European Commission: Regulation Can Wait

Designed to increase grain production across the EU and potentially plug the critical trade gap causing food insecurity worldwide, the European Commission (EC) has come up with a package of measures as war rages on in Ukraine.

The EC is proposing a temporary short-term derogation from rules on crop rotation and maintenance of non-productive features on arable land. This will maximise the EU's production capacity for cereals aimed for food products and is estimated to put back 1.5 million hectares in production compared to today.

A one-year derogation of Common Agricultural Policy (CAP) rules involving crop rotation and maintenance of non-productive features on arable land will give farmers some improved manoeuvre margin to maximise their cereal production.

The Commission justified the move due to the “uncertainties stemming in particular from the war in Ukraine.”

“Russia’s invasion of Ukraine has triggered a sharp commodity price surge and has an impact on the supply and demand for agricultural products at global level,” stated the EC.

“In particular, global wheat output is at risk both from the supply shock stemming from the size of Ukraine and Russia’s share in wheat markets and from the shock in input costs, especially in natural gas, nitrogen fertilizer and oxygen.”

With the new proposal, farmers will not need to have 4 percent of their crops destined for biodiversity purposes by 2023, being delayed until 2024. Exemptions are made for crops that are used for feeding animals (animals and soy,) which will not be able to benefit from the derogation.

In March, the EC applied swift action to allow the production of any crops for food and feed purposes on fallow land, which resulted in a boost in sown areas of protein crops of about 2.2 million hectares. This will increase protein crop growth by 19 percent in 2022; furthermore, sunflower seed crops in the EU will also grow this year by 6.9 percent, according to the EC.

Delaying the new CAP rules will come at an unavoidable cost for the environment, as more land will need to be used.

“The EC proposal is a result of a careful balancing between global food availability and affordability on the one hand, and protection of biodiversity and soil quality on the other hand,” defended the body.

“The Commission remains fully committed to the Green Deal.”

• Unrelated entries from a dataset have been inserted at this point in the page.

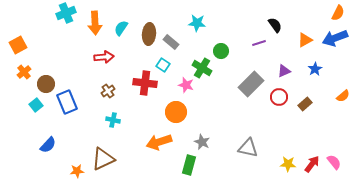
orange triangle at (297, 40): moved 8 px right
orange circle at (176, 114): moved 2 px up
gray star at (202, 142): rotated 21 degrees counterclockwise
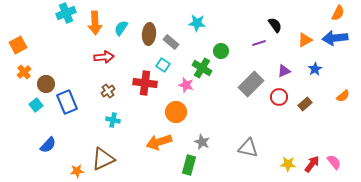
blue arrow at (335, 38): rotated 15 degrees clockwise
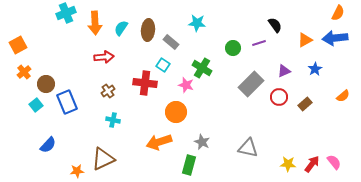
brown ellipse at (149, 34): moved 1 px left, 4 px up
green circle at (221, 51): moved 12 px right, 3 px up
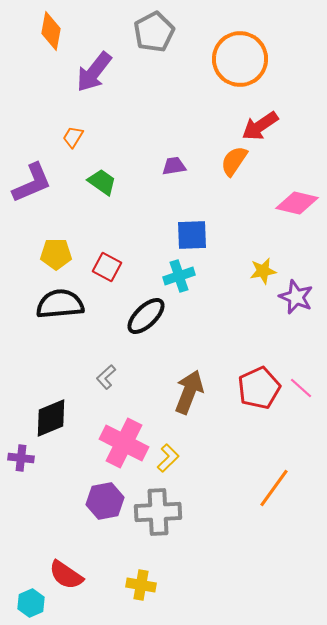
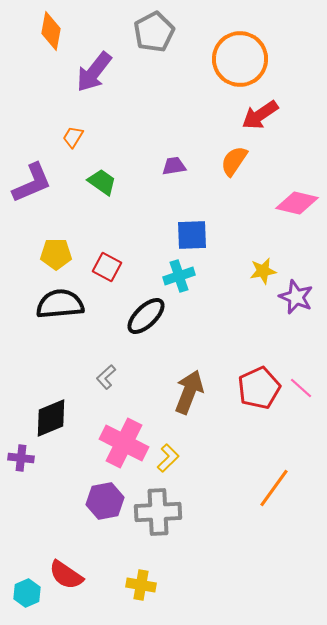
red arrow: moved 11 px up
cyan hexagon: moved 4 px left, 10 px up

However, in recent months some back blows have been dealt to the EU’s environmental ambitions in the agricultural sector.

IFOAM Organics Europe flagged last month that the 25 percent organic farmland by 2030 is falling way short as most countries are off target. The European Court of Auditors also called into question the EC Climate Action report for the 2014-2020 years, saying that it was overstated by as much as €72 billion (US$73 billion).

The offensive against high cereal prices continues as Ukraine and Russia reached a complex deal to unlock maritime food trade routes in the Black Sea, which had been under Russian blockade since the war started. The deal will allow grain to flow freely toward global ports, unlocking 20 million metric tons of wheat. However, Russia bombed the Odessa port, raising concerns that the grain deal is compromised.

Cereal prices reached their all-time high in May but started to ease quite precipitously in June, dropping by 4.1 percent. However, prices remain 27.6 percent higher than last year, with the case of wheat being even more dramatic as prices are 48.5 percent higher than in June 2021.

With the maritime deal and the EC measures, grain prices might continue their coveted descent. However, crops are under extreme heat pressures this summer, which will affect yields.

“In terms of specific EU agricultural markets, the dry and hot weather has put significant pressure on some arable crops. Production of cereals is now expected to be 2.5 percent lower than in 2021,” explained a report on the market situation by the EU Council.